Beyond friction, I also had to characterize:
- Contact stiffness and damping - How “springy” the contact feels when parts collide. Too stiff and the simulation explodes numerically. Too soft and parts pass through each other.
- Coefficient of restitution - How bouncy collisions are. For precision handoffs you want very little bounce.
- Material densities - For accurate inertia calculations. The simulation needs to know how heavy each part is and how that mass is distributed.
The trickiest part was that some of these values aren’t published anywhere. ASML uses proprietary coatings and surface treatments, so I had to work with the materials team to get estimates or run sensitivity analyses to understand how much uncertainty in these parameters affected the simulation results.
Running 100,000+ Simulations
The real value of the simulation came from running massive parameter sweeps. I ran over 100,000 different combinations varying:
- Gripper positions and orientations
- Initial misalignments
- Calibration errors
- Contact friction coefficients
- Approach velocities
This helped identify the tolerance thresholds where handoff would succeed vs fail. We could see exactly which misalignment conditions caused collisions, which caused the reticle to slip, and which caused vibrations that exceeded acceptable limits.

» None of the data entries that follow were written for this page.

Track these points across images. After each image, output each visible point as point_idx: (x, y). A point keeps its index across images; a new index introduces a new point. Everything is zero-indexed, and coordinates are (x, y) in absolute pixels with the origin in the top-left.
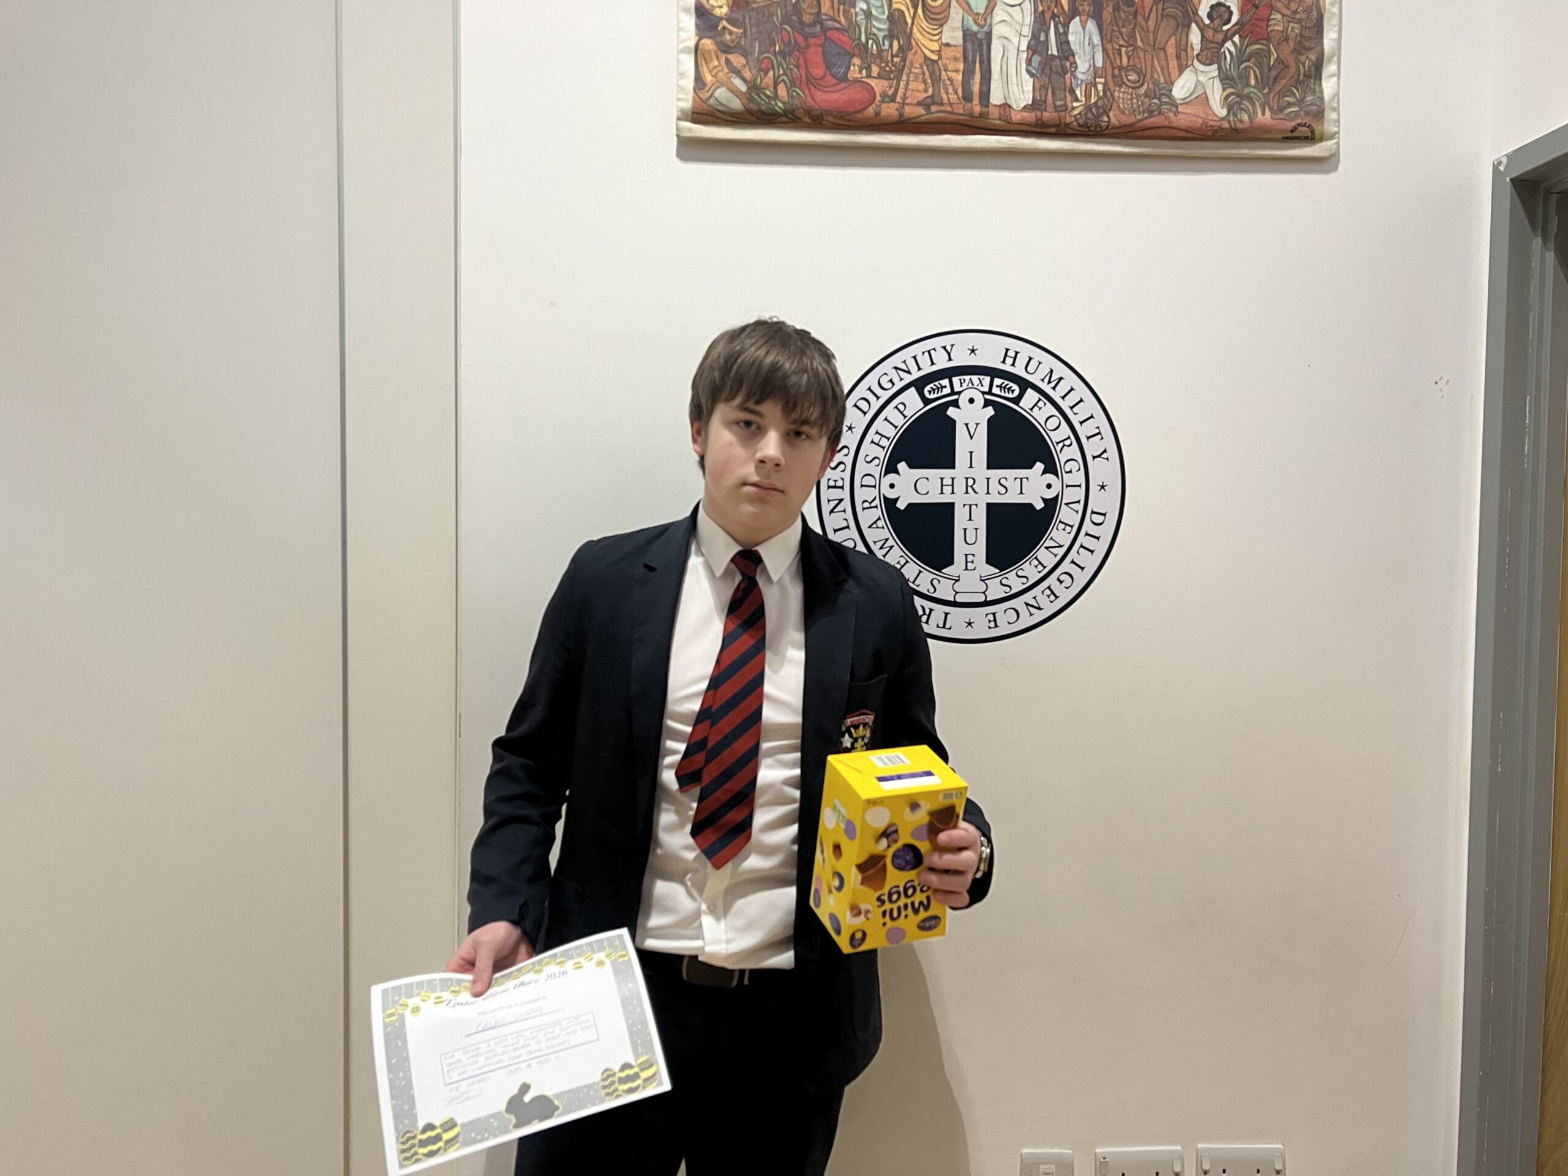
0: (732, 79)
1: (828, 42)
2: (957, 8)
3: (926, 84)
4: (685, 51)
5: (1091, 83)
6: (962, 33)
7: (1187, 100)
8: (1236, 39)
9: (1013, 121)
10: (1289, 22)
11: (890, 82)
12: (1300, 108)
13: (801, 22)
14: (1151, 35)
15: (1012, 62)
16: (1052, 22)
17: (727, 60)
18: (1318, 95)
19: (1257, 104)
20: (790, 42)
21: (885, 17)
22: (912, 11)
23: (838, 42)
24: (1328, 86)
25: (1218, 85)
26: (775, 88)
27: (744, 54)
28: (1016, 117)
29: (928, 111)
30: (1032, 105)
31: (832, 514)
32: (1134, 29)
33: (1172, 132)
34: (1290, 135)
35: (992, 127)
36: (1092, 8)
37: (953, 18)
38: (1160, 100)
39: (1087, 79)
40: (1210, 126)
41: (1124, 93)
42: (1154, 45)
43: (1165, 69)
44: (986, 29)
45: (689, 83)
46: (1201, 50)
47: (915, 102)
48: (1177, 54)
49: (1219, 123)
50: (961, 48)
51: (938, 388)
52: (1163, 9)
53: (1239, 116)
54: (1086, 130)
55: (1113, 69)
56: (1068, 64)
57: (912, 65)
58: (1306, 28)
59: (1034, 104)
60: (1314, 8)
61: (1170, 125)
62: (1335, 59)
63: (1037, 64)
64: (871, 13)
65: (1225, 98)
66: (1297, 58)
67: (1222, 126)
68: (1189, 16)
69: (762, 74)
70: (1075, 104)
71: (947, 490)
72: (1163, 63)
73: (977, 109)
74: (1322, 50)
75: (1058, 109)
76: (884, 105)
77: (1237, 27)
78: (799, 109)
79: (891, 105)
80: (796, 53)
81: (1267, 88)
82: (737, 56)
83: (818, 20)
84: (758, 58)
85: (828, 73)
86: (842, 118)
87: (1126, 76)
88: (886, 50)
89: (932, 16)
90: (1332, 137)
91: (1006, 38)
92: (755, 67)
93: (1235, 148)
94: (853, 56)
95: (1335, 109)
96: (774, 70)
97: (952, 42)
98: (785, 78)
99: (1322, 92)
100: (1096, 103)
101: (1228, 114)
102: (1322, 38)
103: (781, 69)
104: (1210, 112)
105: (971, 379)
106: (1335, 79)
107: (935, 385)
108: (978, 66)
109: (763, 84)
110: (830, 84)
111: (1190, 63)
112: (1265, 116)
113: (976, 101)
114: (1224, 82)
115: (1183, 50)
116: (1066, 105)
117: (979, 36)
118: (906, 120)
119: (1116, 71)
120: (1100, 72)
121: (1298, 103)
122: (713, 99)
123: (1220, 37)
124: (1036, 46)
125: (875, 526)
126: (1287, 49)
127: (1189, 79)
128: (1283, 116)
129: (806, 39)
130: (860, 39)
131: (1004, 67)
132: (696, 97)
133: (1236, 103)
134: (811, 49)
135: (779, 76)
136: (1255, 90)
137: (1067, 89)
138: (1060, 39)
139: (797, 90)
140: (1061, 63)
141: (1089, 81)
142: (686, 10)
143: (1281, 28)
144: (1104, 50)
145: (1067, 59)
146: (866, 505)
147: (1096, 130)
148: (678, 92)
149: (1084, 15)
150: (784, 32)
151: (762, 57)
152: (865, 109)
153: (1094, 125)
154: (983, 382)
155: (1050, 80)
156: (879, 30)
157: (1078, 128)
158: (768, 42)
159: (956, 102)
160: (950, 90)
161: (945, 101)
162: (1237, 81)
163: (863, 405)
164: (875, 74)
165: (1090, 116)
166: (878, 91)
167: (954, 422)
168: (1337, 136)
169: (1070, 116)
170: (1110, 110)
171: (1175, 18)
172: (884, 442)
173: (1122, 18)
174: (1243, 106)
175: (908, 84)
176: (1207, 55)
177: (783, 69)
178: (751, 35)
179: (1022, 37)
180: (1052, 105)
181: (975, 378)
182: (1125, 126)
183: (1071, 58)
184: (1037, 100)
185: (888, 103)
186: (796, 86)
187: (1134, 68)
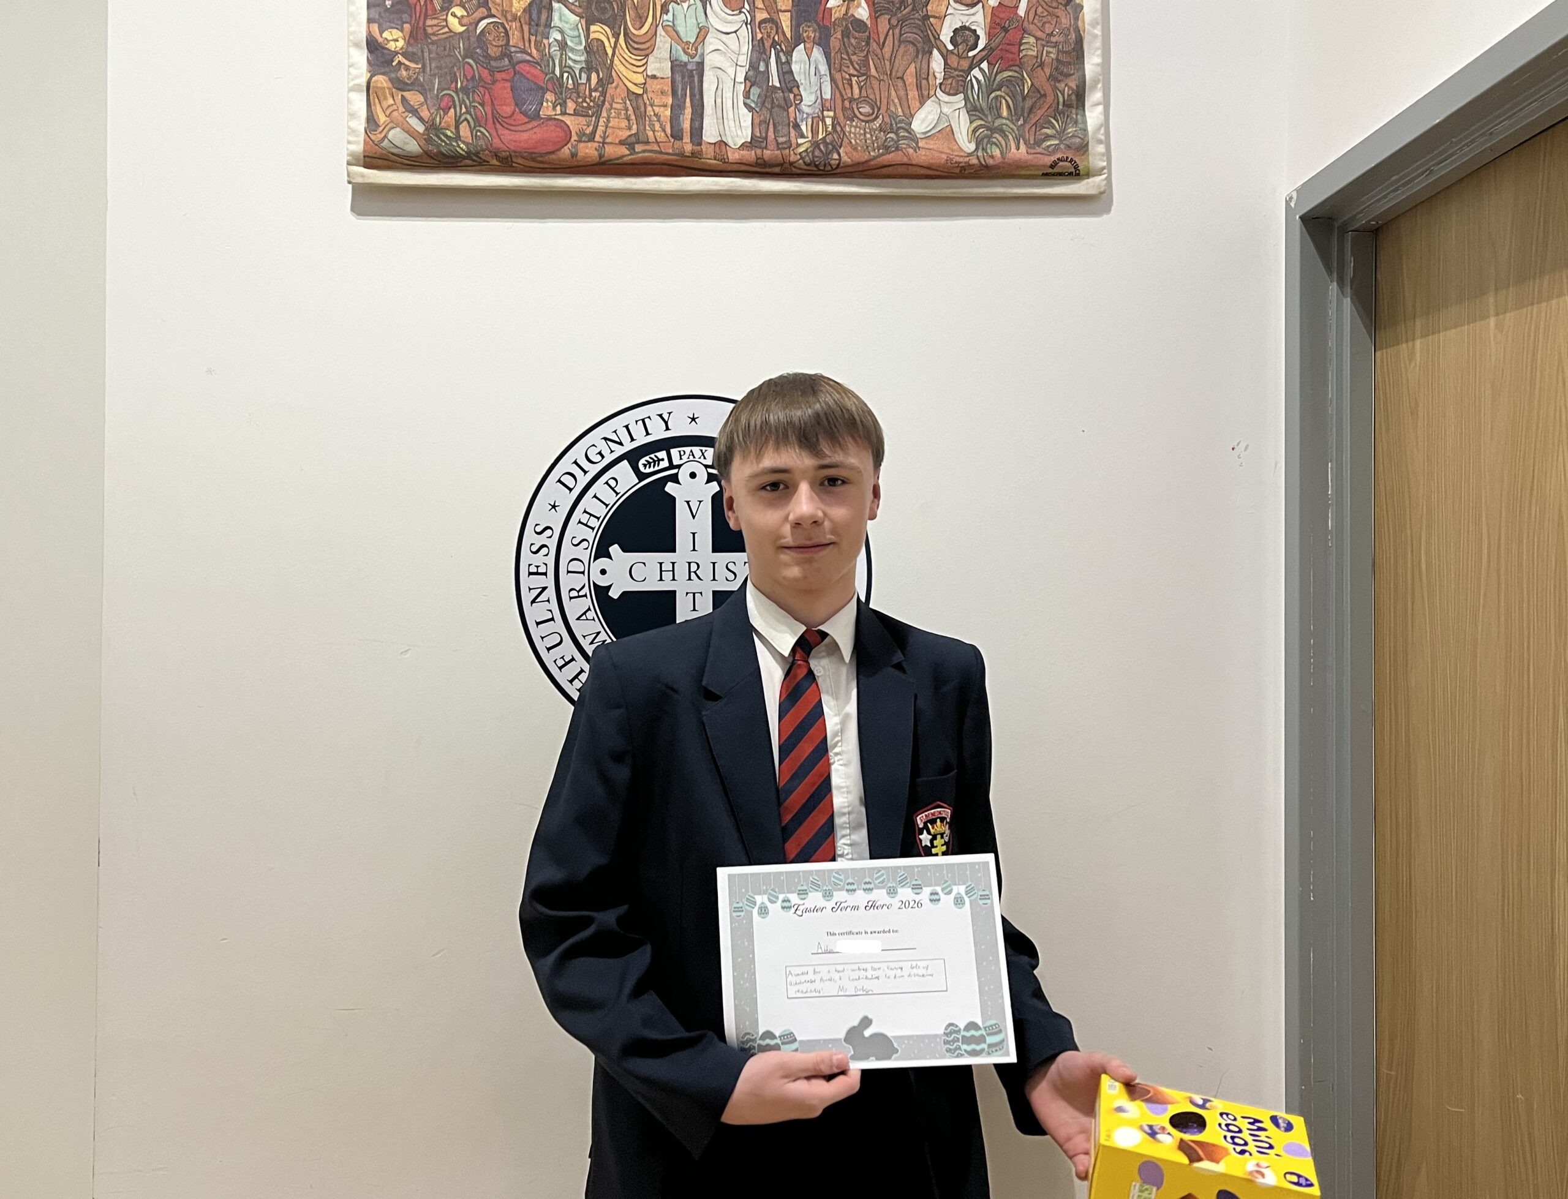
0: (407, 119)
1: (517, 76)
2: (664, 37)
3: (629, 121)
4: (355, 89)
5: (819, 117)
6: (670, 63)
7: (929, 134)
8: (984, 65)
9: (730, 161)
10: (1043, 46)
11: (587, 118)
12: (1061, 141)
13: (487, 56)
14: (887, 63)
15: (728, 95)
16: (772, 49)
17: (402, 95)
18: (1081, 126)
19: (1010, 137)
20: (473, 77)
21: (582, 47)
22: (613, 40)
23: (528, 76)
24: (1093, 116)
25: (964, 117)
26: (457, 128)
27: (423, 92)
28: (733, 156)
29: (632, 151)
30: (750, 143)
31: (534, 604)
32: (866, 56)
33: (912, 170)
34: (1050, 170)
35: (708, 168)
36: (817, 34)
37: (659, 48)
38: (897, 134)
39: (814, 113)
40: (956, 163)
41: (856, 127)
42: (890, 74)
43: (904, 101)
44: (697, 59)
45: (360, 125)
46: (944, 79)
47: (617, 142)
48: (917, 83)
49: (967, 159)
50: (670, 79)
51: (654, 461)
52: (901, 35)
53: (989, 151)
54: (815, 169)
55: (843, 101)
56: (792, 96)
57: (613, 100)
58: (1063, 52)
59: (753, 141)
60: (1072, 30)
61: (909, 162)
62: (1100, 86)
63: (757, 96)
64: (566, 44)
65: (973, 131)
66: (1055, 86)
67: (970, 163)
68: (928, 42)
69: (442, 113)
70: (800, 141)
71: (668, 576)
72: (902, 93)
73: (688, 148)
74: (1084, 76)
75: (780, 146)
76: (582, 145)
77: (984, 53)
78: (483, 150)
79: (590, 144)
80: (481, 89)
81: (1022, 119)
82: (414, 94)
83: (506, 54)
84: (437, 96)
85: (517, 110)
86: (534, 160)
87: (858, 109)
88: (583, 84)
89: (636, 46)
90: (1099, 172)
91: (720, 69)
92: (434, 105)
93: (985, 187)
94: (544, 91)
95: (1100, 142)
96: (455, 108)
97: (658, 75)
98: (468, 117)
99: (1085, 122)
100: (824, 138)
101: (977, 149)
102: (1083, 63)
103: (463, 106)
104: (956, 147)
105: (691, 451)
106: (1100, 108)
107: (651, 458)
108: (688, 100)
109: (443, 124)
110: (520, 122)
111: (932, 93)
112: (1020, 151)
113: (687, 138)
114: (971, 113)
115: (924, 79)
116: (789, 141)
117: (689, 67)
118: (607, 161)
119: (847, 103)
120: (828, 105)
121: (1057, 136)
122: (386, 140)
123: (965, 64)
124: (755, 77)
125: (584, 617)
126: (1042, 76)
127: (932, 110)
128: (1039, 150)
129: (492, 72)
130: (553, 72)
131: (719, 101)
132: (368, 139)
133: (986, 136)
134: (499, 85)
135: (461, 115)
136: (1007, 121)
137: (791, 124)
138: (782, 69)
139: (482, 129)
140: (784, 97)
141: (816, 115)
142: (357, 45)
143: (1035, 53)
144: (833, 80)
145: (791, 91)
146: (574, 594)
147: (827, 169)
148: (348, 134)
149: (808, 43)
150: (466, 66)
151: (441, 94)
152: (559, 150)
153: (823, 163)
154: (705, 454)
155: (771, 114)
156: (575, 61)
157: (806, 167)
158: (449, 78)
159: (664, 140)
160: (657, 127)
161: (651, 139)
162: (987, 112)
163: (568, 480)
164: (570, 111)
165: (817, 153)
166: (574, 130)
167: (673, 499)
168: (1105, 171)
169: (796, 154)
170: (840, 147)
171: (915, 45)
172: (594, 523)
173: (852, 44)
174: (994, 140)
175: (608, 121)
176: (951, 84)
177: (466, 107)
178: (431, 70)
179: (738, 67)
180: (774, 143)
181: (696, 450)
182: (859, 164)
183: (795, 90)
184: (756, 137)
185: (587, 142)
186: (480, 126)
187: (867, 99)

Other Approaches I Explored
I also experimented with point cloud estimation for surface contact modeling. The idea was to represent surfaces as dense point clouds and compute contact forces based on point penetration depth.



This approach has some advantages for deformable surfaces, but for rigid body contact between precision-machined parts, the convex decomposition method worked better.
Results
The simulation validated our proof of concept. The kinematic pins successfully engage with the EIP and achieve realistic locking behavior in simulation. More importantly, we now have a tool to:
- Test sensor placement configurations and their impact on detection accuracy
- Introduce calibration errors and evaluate system robustness
- Vary gripper positions to identify exactly where the tolerance boundaries are
This kind of simulation-driven analysis would have been impossible to do with physical prototypes alone. Running 100,000 physical tests isn’t practical, but running 100,000 simulations overnight is.
Looking Back
This internship pushed me to combine a bunch of different skills: computational geometry, physics simulation, software engineering, and robotics. The convex decomposition problem in particular was a fun deep dive into a niche area of computer graphics that turned out to be critical for making the simulation work. Getting to apply cutting-edge research (the CoACD paper came out in 2022) to a real industrial problem was exactly the kind of challenge I was hoping for.